*** Opening of The data ***
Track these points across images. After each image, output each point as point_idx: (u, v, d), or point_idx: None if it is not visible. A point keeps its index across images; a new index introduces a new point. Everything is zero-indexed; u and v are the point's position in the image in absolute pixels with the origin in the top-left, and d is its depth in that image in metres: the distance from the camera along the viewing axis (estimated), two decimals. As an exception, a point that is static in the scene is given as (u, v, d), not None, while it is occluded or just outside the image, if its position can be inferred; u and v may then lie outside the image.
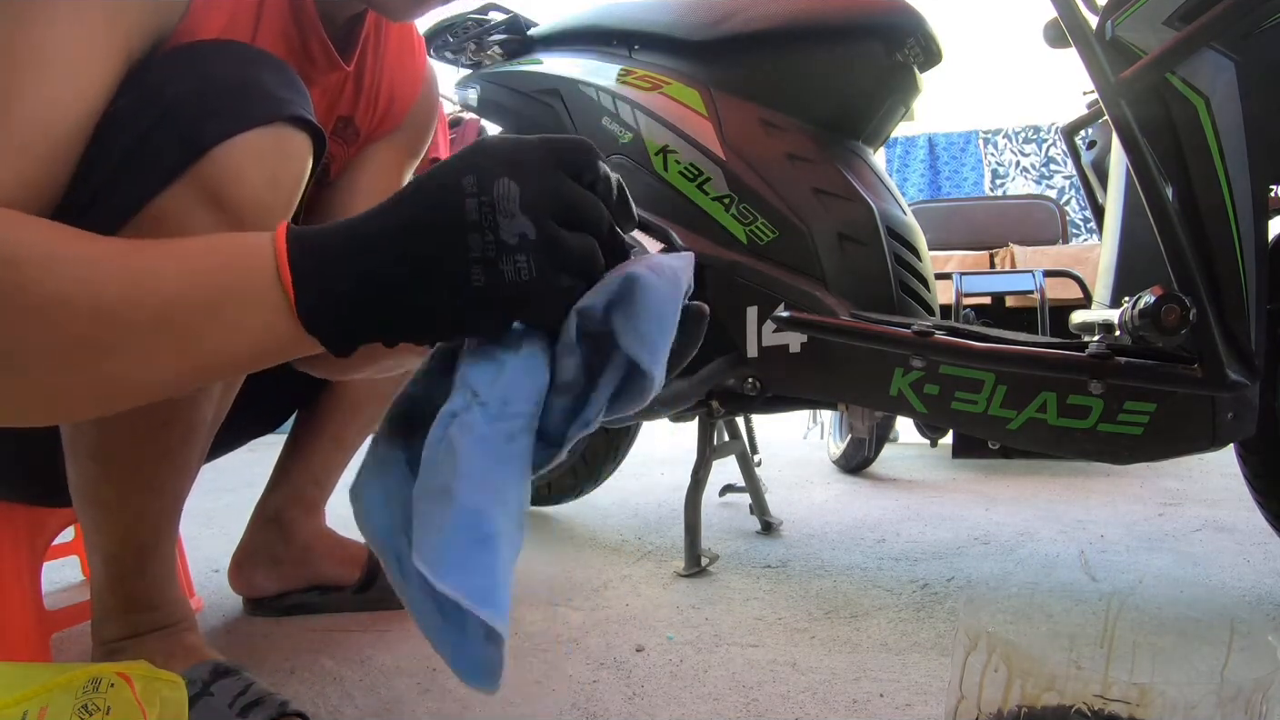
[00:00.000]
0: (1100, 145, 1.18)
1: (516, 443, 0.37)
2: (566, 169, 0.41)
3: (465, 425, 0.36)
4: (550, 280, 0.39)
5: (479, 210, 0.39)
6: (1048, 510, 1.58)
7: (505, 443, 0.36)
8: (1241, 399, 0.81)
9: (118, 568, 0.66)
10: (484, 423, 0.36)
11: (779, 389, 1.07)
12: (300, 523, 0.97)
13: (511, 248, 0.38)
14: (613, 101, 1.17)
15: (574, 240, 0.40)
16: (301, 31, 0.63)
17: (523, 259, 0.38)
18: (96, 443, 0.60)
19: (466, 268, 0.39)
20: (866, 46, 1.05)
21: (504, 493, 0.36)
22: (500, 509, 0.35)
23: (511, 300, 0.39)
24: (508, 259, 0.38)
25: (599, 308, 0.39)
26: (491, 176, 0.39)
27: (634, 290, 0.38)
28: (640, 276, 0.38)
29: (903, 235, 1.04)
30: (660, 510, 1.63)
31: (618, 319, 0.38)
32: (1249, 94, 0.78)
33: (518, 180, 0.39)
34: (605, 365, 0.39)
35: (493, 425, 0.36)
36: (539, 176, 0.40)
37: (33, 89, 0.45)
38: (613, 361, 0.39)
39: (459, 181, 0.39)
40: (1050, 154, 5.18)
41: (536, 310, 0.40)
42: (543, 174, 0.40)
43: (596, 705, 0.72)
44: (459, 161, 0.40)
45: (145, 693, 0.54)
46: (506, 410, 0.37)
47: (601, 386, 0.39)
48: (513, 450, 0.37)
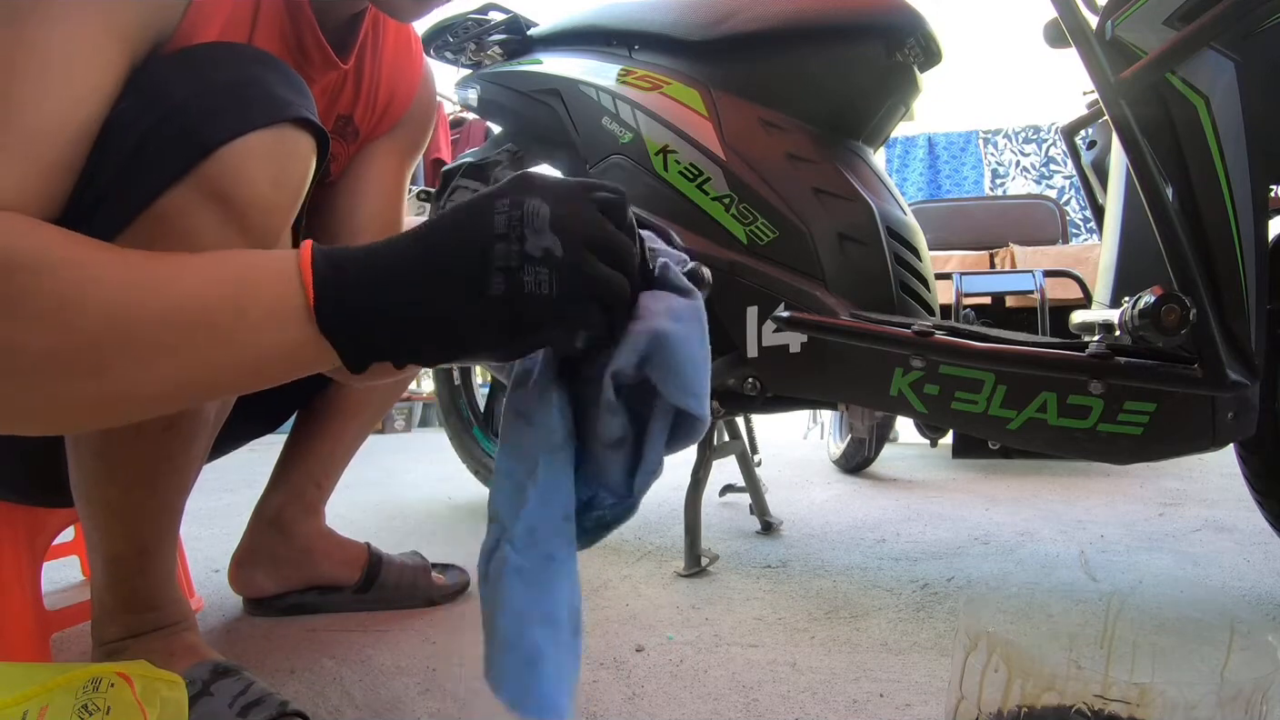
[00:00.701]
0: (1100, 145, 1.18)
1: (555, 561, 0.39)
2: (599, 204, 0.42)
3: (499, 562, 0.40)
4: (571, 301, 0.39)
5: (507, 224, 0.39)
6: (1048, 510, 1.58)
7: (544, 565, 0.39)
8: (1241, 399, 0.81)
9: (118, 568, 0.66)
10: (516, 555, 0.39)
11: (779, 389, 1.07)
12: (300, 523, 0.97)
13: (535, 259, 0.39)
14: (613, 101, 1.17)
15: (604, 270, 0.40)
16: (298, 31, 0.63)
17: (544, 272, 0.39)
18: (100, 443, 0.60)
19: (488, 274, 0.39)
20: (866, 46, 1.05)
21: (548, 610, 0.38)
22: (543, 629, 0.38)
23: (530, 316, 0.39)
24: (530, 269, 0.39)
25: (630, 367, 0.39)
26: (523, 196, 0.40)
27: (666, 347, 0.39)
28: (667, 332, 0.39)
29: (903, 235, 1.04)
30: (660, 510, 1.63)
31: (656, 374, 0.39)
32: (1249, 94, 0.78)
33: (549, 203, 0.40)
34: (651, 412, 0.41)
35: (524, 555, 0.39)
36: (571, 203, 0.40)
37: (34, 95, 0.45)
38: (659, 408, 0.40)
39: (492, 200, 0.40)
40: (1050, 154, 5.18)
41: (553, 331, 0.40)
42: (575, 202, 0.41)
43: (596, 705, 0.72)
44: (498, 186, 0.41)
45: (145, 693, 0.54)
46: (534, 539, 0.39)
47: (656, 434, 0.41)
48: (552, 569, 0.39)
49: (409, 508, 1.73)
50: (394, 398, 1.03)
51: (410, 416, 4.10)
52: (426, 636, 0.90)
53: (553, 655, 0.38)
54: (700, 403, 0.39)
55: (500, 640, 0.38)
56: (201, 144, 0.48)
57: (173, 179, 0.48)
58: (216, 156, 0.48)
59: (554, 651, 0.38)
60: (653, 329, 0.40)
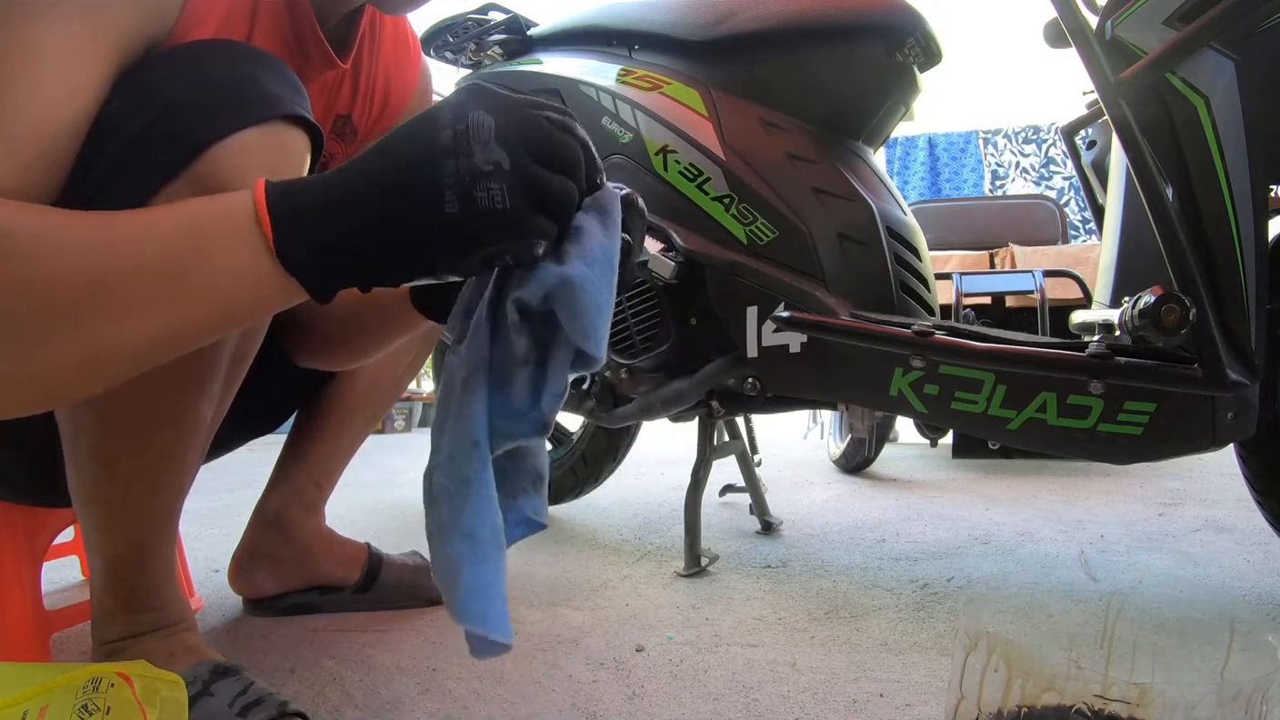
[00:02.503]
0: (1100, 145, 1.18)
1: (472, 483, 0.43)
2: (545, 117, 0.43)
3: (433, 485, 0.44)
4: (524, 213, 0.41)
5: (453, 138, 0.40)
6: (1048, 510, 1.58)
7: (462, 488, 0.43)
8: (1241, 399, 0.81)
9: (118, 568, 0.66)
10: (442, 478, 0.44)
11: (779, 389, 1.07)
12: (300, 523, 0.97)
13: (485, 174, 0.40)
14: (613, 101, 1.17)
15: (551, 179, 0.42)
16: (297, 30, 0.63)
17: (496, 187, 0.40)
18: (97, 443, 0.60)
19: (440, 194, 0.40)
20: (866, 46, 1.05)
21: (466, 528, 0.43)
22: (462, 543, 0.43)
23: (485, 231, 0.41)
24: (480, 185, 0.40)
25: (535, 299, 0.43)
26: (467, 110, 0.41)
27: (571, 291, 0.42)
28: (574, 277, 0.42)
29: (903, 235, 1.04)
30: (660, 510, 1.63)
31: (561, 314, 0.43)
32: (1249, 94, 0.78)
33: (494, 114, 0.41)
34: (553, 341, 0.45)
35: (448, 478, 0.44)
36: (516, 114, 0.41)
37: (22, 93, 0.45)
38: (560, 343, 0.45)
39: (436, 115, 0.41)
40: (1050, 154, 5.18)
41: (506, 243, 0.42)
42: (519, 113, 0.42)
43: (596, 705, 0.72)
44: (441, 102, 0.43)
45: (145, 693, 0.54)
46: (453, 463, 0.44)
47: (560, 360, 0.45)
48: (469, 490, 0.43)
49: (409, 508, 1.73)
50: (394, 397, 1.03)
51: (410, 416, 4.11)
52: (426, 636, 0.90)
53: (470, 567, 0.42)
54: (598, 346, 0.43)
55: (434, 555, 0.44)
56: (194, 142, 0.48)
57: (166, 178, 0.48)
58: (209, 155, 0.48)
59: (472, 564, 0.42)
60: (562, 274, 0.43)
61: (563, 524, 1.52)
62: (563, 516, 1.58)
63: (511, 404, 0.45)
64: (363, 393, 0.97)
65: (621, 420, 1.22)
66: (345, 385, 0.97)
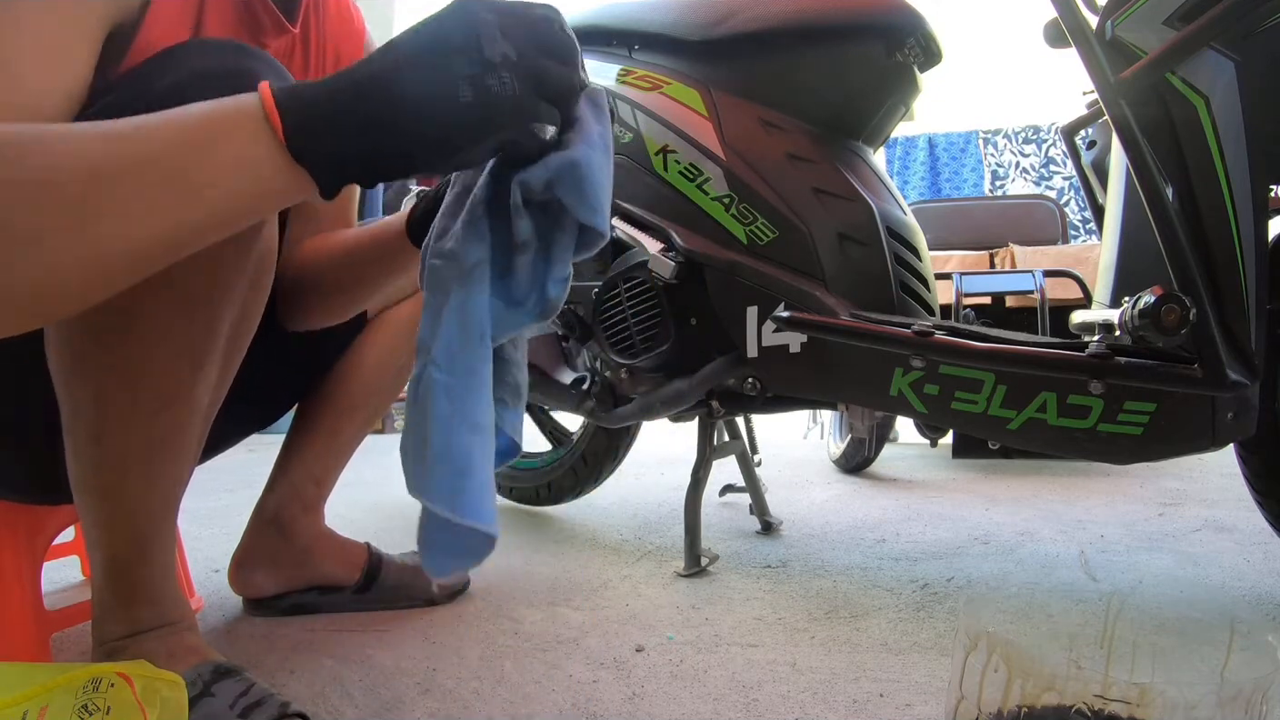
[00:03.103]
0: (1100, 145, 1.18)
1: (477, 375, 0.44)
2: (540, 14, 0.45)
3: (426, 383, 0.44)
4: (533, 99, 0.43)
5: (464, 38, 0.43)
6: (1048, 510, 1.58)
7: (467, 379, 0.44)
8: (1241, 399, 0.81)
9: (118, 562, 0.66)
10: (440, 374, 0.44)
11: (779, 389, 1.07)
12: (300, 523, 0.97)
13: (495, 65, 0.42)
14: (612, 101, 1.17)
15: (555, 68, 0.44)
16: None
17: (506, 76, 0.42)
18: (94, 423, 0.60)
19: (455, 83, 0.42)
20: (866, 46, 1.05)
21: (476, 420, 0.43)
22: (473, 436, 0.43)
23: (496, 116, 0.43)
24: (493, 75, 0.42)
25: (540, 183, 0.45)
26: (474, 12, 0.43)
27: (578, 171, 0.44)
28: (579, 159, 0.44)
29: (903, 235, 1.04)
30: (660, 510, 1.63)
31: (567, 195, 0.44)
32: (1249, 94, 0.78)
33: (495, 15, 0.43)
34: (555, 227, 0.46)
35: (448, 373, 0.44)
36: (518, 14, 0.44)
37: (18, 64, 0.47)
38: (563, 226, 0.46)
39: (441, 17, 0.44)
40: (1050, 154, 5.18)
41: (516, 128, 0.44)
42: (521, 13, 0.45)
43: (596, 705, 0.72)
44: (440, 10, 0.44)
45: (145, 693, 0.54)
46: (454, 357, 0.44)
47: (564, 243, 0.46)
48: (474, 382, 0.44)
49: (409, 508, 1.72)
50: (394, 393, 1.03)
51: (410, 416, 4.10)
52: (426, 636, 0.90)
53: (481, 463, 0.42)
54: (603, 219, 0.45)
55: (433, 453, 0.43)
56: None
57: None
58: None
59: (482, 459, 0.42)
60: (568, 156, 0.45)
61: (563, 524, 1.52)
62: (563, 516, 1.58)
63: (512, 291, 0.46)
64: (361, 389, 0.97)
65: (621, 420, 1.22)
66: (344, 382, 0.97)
*** Close of The data ***
◆ Problem to work on:
The lines from the one containing "[00:03.103]" through the end of the data are to be copied exactly, the first and last of them included.

◆ Exercise solution:
[00:03.103]
0: (1100, 145, 1.18)
1: (477, 375, 0.44)
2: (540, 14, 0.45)
3: (426, 383, 0.44)
4: (533, 99, 0.43)
5: (464, 38, 0.43)
6: (1048, 510, 1.58)
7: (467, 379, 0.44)
8: (1241, 399, 0.81)
9: (118, 562, 0.66)
10: (440, 374, 0.44)
11: (779, 389, 1.07)
12: (300, 523, 0.97)
13: (495, 65, 0.42)
14: (612, 101, 1.17)
15: (555, 68, 0.44)
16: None
17: (506, 76, 0.42)
18: (94, 423, 0.60)
19: (455, 83, 0.42)
20: (866, 46, 1.05)
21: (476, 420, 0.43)
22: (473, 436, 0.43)
23: (496, 116, 0.43)
24: (493, 75, 0.42)
25: (540, 183, 0.45)
26: (474, 12, 0.43)
27: (578, 171, 0.44)
28: (579, 159, 0.44)
29: (903, 235, 1.04)
30: (660, 510, 1.63)
31: (567, 195, 0.44)
32: (1249, 94, 0.78)
33: (495, 15, 0.43)
34: (555, 227, 0.46)
35: (448, 373, 0.44)
36: (518, 14, 0.44)
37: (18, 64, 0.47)
38: (563, 226, 0.46)
39: (441, 17, 0.44)
40: (1050, 154, 5.18)
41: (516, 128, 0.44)
42: (521, 13, 0.45)
43: (596, 705, 0.72)
44: (440, 10, 0.44)
45: (145, 693, 0.54)
46: (454, 357, 0.44)
47: (564, 243, 0.46)
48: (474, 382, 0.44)
49: (409, 508, 1.72)
50: (394, 393, 1.03)
51: (410, 416, 4.10)
52: (426, 636, 0.90)
53: (481, 463, 0.42)
54: (603, 219, 0.45)
55: (433, 453, 0.43)
56: None
57: None
58: None
59: (482, 459, 0.42)
60: (568, 156, 0.45)
61: (563, 524, 1.52)
62: (563, 516, 1.58)
63: (512, 291, 0.46)
64: (361, 389, 0.97)
65: (621, 420, 1.22)
66: (344, 382, 0.97)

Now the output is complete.